JOB |
Please give these records again with every "salariés" changed to "employés" and all other text left unchanged, omitting the pictures.
--- DATA SUPPLIED ---
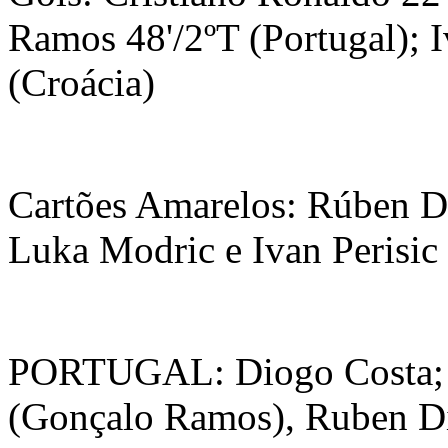
Ramos 48'/2ºT (Portugal); I
(Croácia)
Cartões Amarelos: Rúben Di
Luka Modric e Ivan Perisic 
PORTUGAL: Diogo Costa; 
(Gonçalo Ramos), Ruben Di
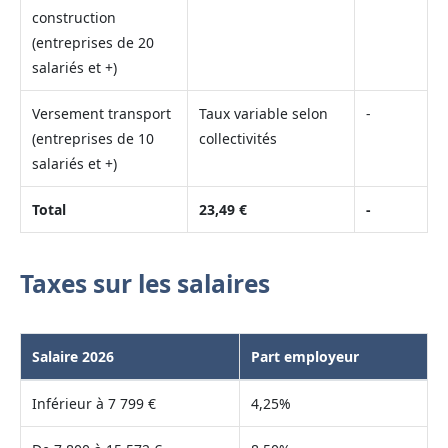
construction
(entreprises de 20
salariés et +)
Versement transport
Taux variable selon
-
(entreprises de 10
collectivités
salariés et +)
Total
23,49 €
-
Taxes sur les salaires
Salaire 2026
Part employeur
Inférieur à 7 799 €
4,25%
---
THE COMPLETED TASK |
Ramos 48'/2ºT (Portugal); I
(Croácia)
Cartões Amarelos: Rúben Di
Luka Modric e Ivan Perisic 
PORTUGAL: Diogo Costa; 
(Gonçalo Ramos), Ruben Di
construction
(entreprises de 20
employés et +)
Versement transport
Taux variable selon
-
(entreprises de 10
collectivités
employés et +)
Total
23,49 €
-
Taxes sur les salaires
Salaire 2026
Part employeur
Inférieur à 7 799 €
4,25%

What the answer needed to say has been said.